Campaign to Scuttle US FTA a Re-run of Tariff Debate

The Business Council of Australia today called on the ALP to uphold the national interest and ignore last-ditch attempts by union leaders and the Greens to scuttle the US Free Trade Agreement.

BCA President, Mr Hugh Morgan, said efforts to pressure the ALP to discard this historic agreement were short-sighted and a re-run of efforts to prop up protectionism in the 1980s and 90s.

“This campaign has all the hallmarks of what were ultimately failed attempts to stall or wind back reductions in high tariffs, all to protect the vested interests of a comparative few at the expense of Australia’s economic development.

“It claims industry will be ‘decimated’ – the same assertion made when unions opposed tariff reductions.

“All the evidence shows that opening up Australia’s economy to the global markets has been beneficial for jobs growth and living standards for the vast majority of Australians,” Mr Morgan said.

“The principles behind supporting a free trade agreement with the world’s largest economy are the same as those behind tariff reductions – creating a freer movement of goods, services and investment that have ultimately benefited Australia.

“In some cases, there will be greater competition for jobs and investment, but the potential for opportunities to trade with the world’s largest, richest and most technologically advanced economy will far outweigh the downsides. It is Australia’s willingness to embrace this type of competition over the last decade that has lead to the economic growth that we currently enjoy.”

Mr Morgan said the release of a union survey on the weekend, aimed at pressuring Labor to reject the agreement, should have focused on the 41 per cent support for the agreement which the survey identified.

It should have also highlighted that only 12 per cent wanted the ALP to reject a free trade agreement with the US, with 80 per cent wanting Labor to support the agreement or some variation of it.

“Given the level of misinformation being spread about the FTA – of which the spin on this survey is another example – this is a telling result.

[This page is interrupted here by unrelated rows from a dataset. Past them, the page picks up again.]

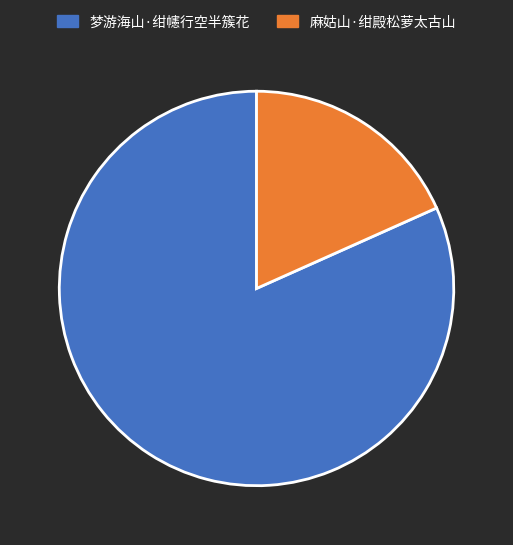

Do 梦游海山·绀幰行空半簇花 and 麻姑山·绀殿松萝太古山 together represent more than half of the pie?

Yes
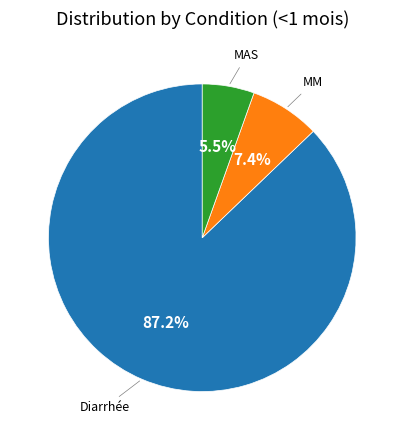

Is there a majority slice in this chart?

Yes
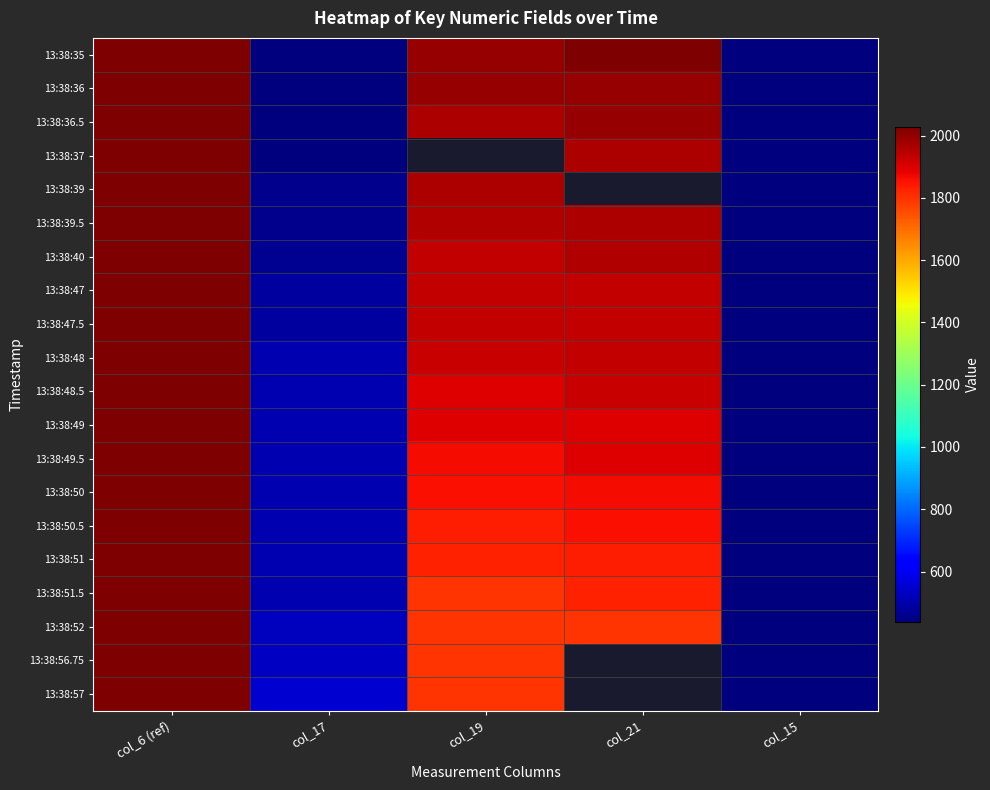

The value of 13:38:48 at col_17 is 506.0. True or false?

True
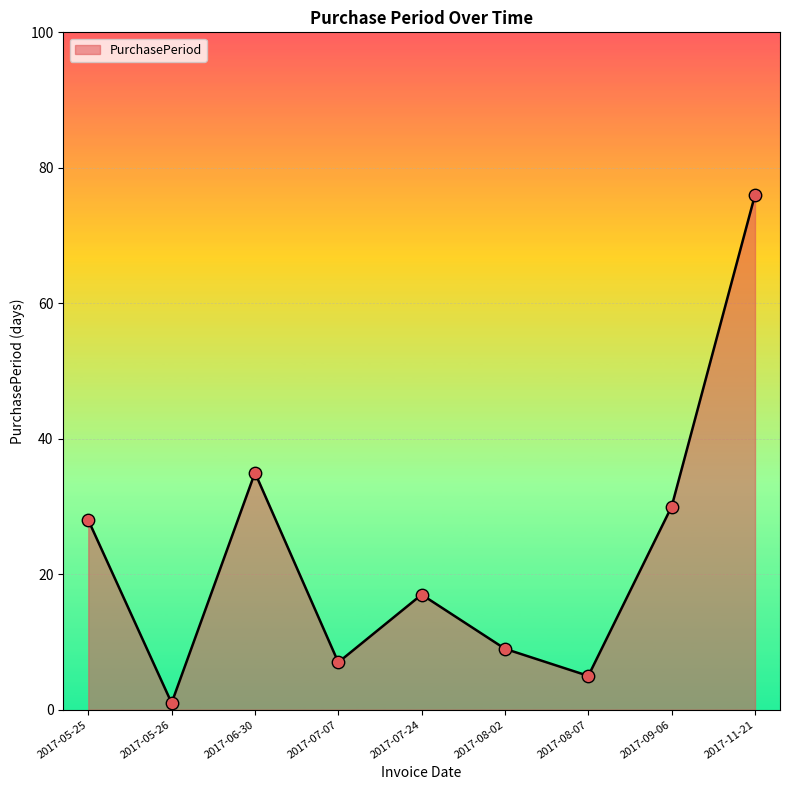

Which has a higher value, 2017-07-07 or 2017-08-07?

2017-07-07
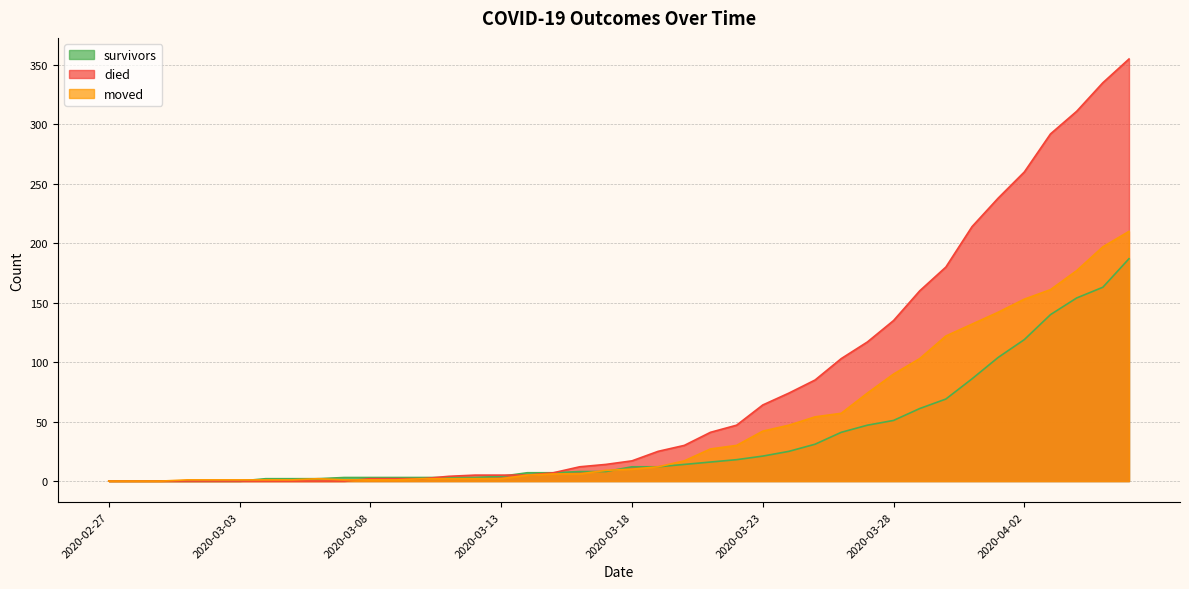

List the series in order of their peak value, highest first.

died, moved, survivors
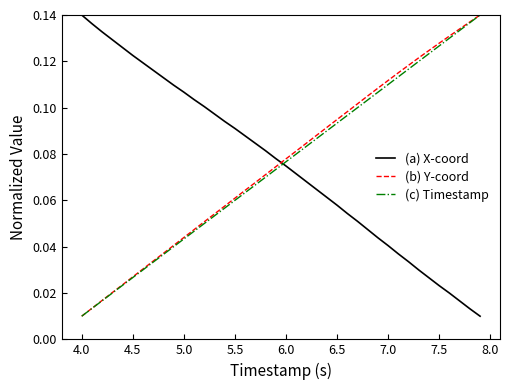

How many distinct data groups are displayed?

3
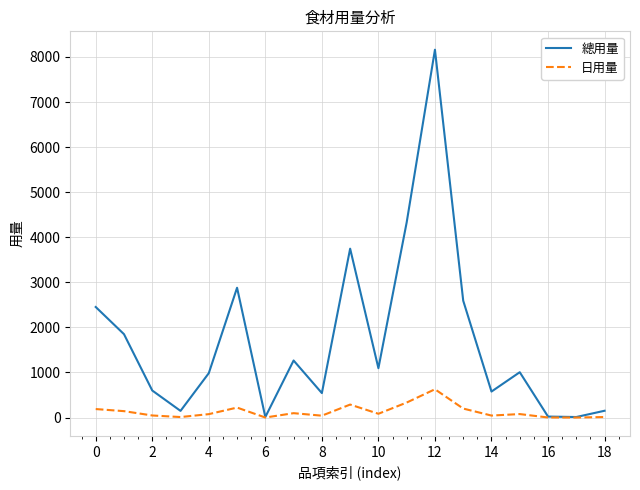

Which series has the largest total across all categories?

總用量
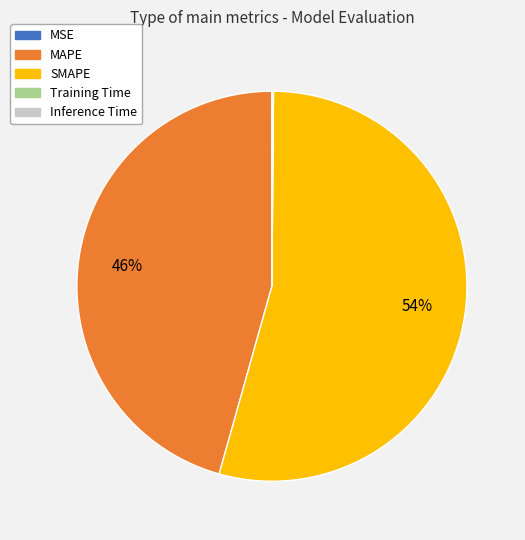

Is it true that MAPE is 55% of the pie?

False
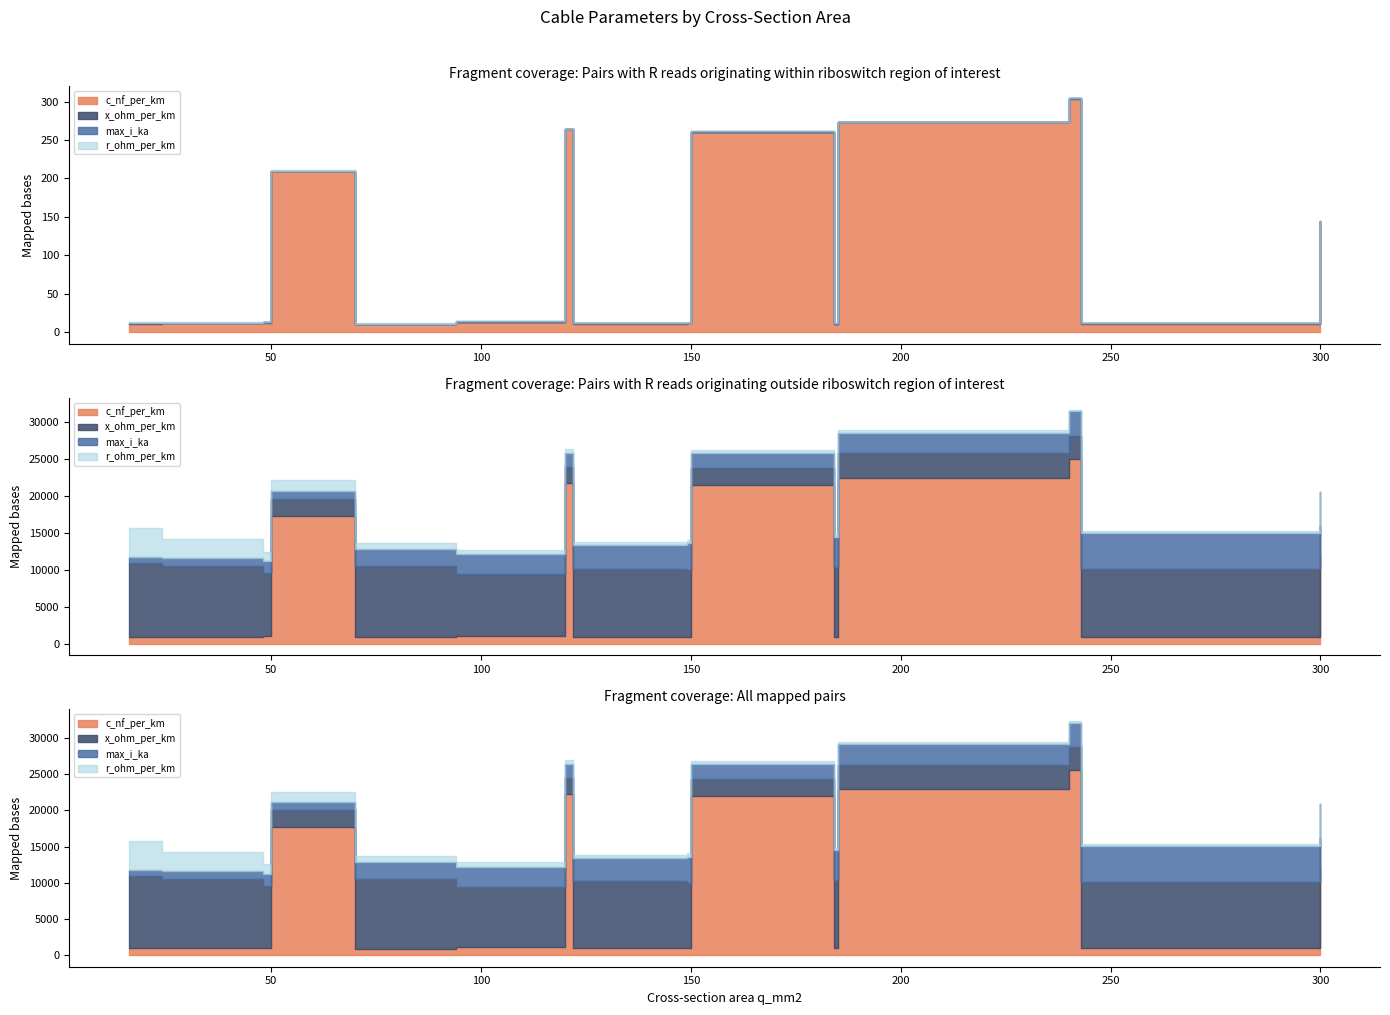

Is it true that c_nf_per_km equals 18.8 at 243?

False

Support will only increase once the agreement is in place and the community realises that the negatives promoted by some groups do not eventuate.”

Mr Morgan said business was particularly concerned with reports that the Australian Greens were making its preference support contingent on Labor blocking the agreement.

“The potential dangers of being the only country which had negotiated but then rejected a FTA with the world’s most dynamic economy were real,” he said.

“Australian cannot afford to send a message to our trading partners, to current and future investors in Australia, as well as our own business community that we will only participate in an open global economy on narrow terms.”